Chris Stathopoulos

Personal information
- Date of birth: December 29, 1977 (age 47)
- Place of birth: Montreal, Quebec
- Height: 1.75 m (5 ft 9 in)
- Position(s): Striker

Senior career*
- Years: Team / Apps / (Gls)
- 1997–2000: Montreal Impact / 31 / (0)
- 1997–2000: Montreal Impact (indoor) / 56 / (58)
- 1997–1998: Milwaukee Wave (indoor) / 4 / (1)
- 2000–2001: Toronto ThunderHawks (indoor) / 37 / (40)
- 2001: Montreal Dynamites / 5 / (1)

= Chris Stathopoulos =

Canadian former soccer player (born 1977)

Chris Stathopoulos (born December 29, 1977) is a Canadian former soccer player who played in the USL A-League, National Professional Soccer League, and the Canadian Professional Soccer League.

== Playing career ==
Stathopoulos began his professional career with Montreal Impact in the USL A-League in 1997. During the 1997 season he helped Montreal clinch the Northeast division title, and reach the Division finals where the Long Island Rough Riders defeated them from playoff contention. He also played with Montreal during the indoor season in the National Professional Soccer League.
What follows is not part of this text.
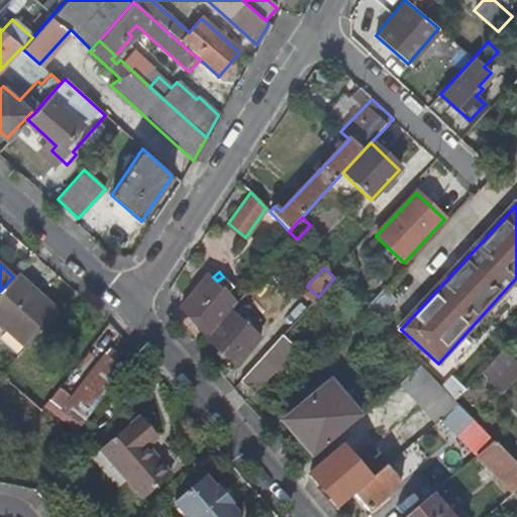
[(0,291),(0,322),(27,346),(58,312),(15,274),(13,277),(0,291)]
His best season was during the 1999 indoor season where he recorded 42 goals in 43 matches. He finished as the second highest goalscorer for the club that season. He had a stint with Milwaukee Wave in 1997, and won the NPSL Championship with the organization. Stathopoulos next stint at the indoor level was in 2000 this time with the Toronto ThunderHawks. During his tenure with Toronto he finished as the club's second all-time highest goalscorer.

On May 16, 2001, the Montreal Dynamites of the Canadian Professional Soccer League announced the signing of Stathopoulos to a contract. Near the conclusion of the season the organization faced financial difficulties, which resulted in the release of Stathopoulos from his contract after rejecting a pay cut to his salary.